Copy the records that follow word for word, leaving out the pictures.

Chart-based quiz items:
------------------------

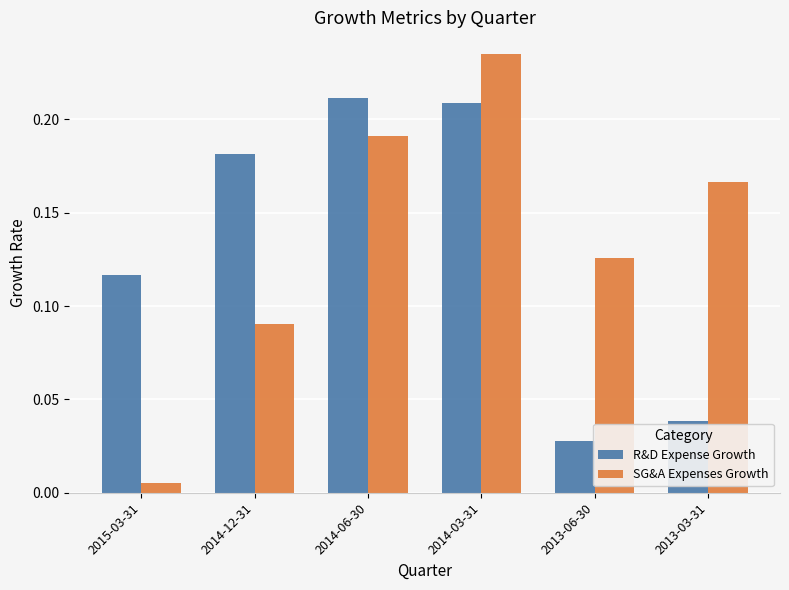

Rank the series at 2014-06-30 from lowest to highest value.

SG&A Expenses Growth, R&D Expense Growth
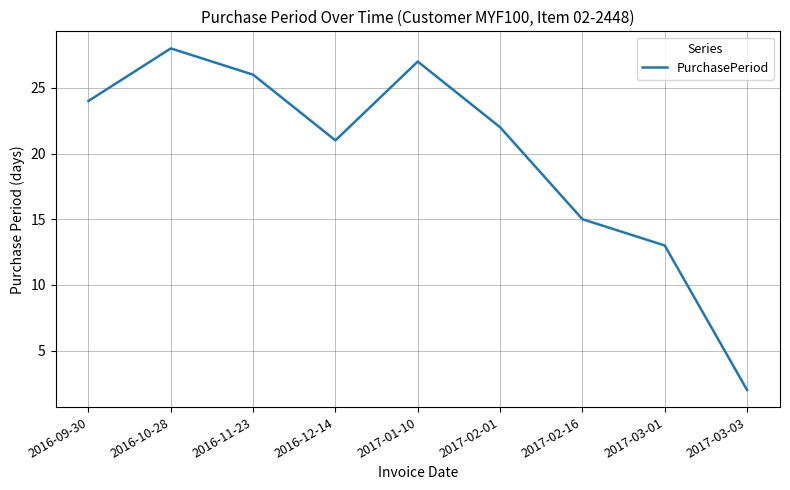

True or false: the data has more than 1 interior local peaks.

True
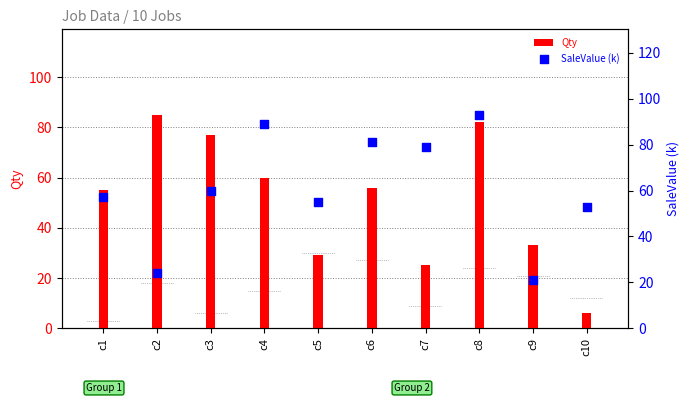

Which series reaches the maximum Y coordinate?

SaleValue (k)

------------------------

* [Task output]
Rank the series at 2014-06-30 from lowest to highest value.

SG&A Expenses Growth, R&D Expense Growth

True or false: the data has more than 1 interior local peaks.

True

Which series reaches the maximum Y coordinate?

SaleValue (k)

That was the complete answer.